X-ray diffraction measurements were carried out with a Rigaku Oxford-Diffraction XCALIBUR E CCD diffractometer equipped with graphite-monochromated MoKα radiation. The unit cell determination and data integration were carried out using the CrysAlis package of Oxford Diffraction [51]. The structures were solved by Intrinsic Phasing using Olex2 [52] software with the SHELXT [53] structure solution program and refined by full-matrix least-squares on F² with SHELXL-2015 [54] using an anisotropic model for non-hydrogen atoms. All H atoms were introduced in idealized positions (d_CH = 0.96 Å) using the riding model. The H-atoms attached to nitrogen were localized from difference Fourier maps and their positional parameters verified according to H-bonds geometry. The molecular plots were obtained using the Olex2 program. The crystallographic data and refinement details are quoted in Table 1, while bond lengths and angles are given in the Supplementary Materials. CCDC-2107718-2107724 for 1–7, respectively, contain the Supplementary Crystallographic Data for this contribution. These data can be obtained free of charge via www.ccdc.cam.ac.uk/conts/retrieving.html (or from the Cambridge Crystallographic Data Centre, 12 Union Road, Cambridge CB2 1EZ, UK; Fax: (+44) 1223-336-033; or [email protected]).

4. Conclusions

This work was focused on the structure, thermal stability, and luminescence properties of lanthanides complexes with an imidazole–biphenyl–carboxylate ligand.
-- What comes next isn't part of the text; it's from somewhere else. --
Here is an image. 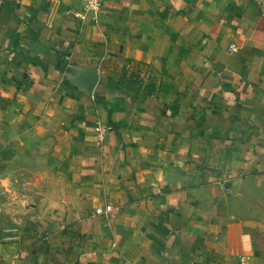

Here, we report the optimized synthesis conditions of a series of neutral seven coordinate lanthanide complexes. These complexes were obtained by solvothermal reactions of simple salts with acid ligands, in good yields and high purity. According to X-ray crystallography, the studied complexes form a series of isostructural [Ln(HL)₂(NO₃)₃] molecular species. Furthermore, the complex with Eu³⁺ shows good luminescence properties, and this could be further developed, investigated and applied in medical imaging.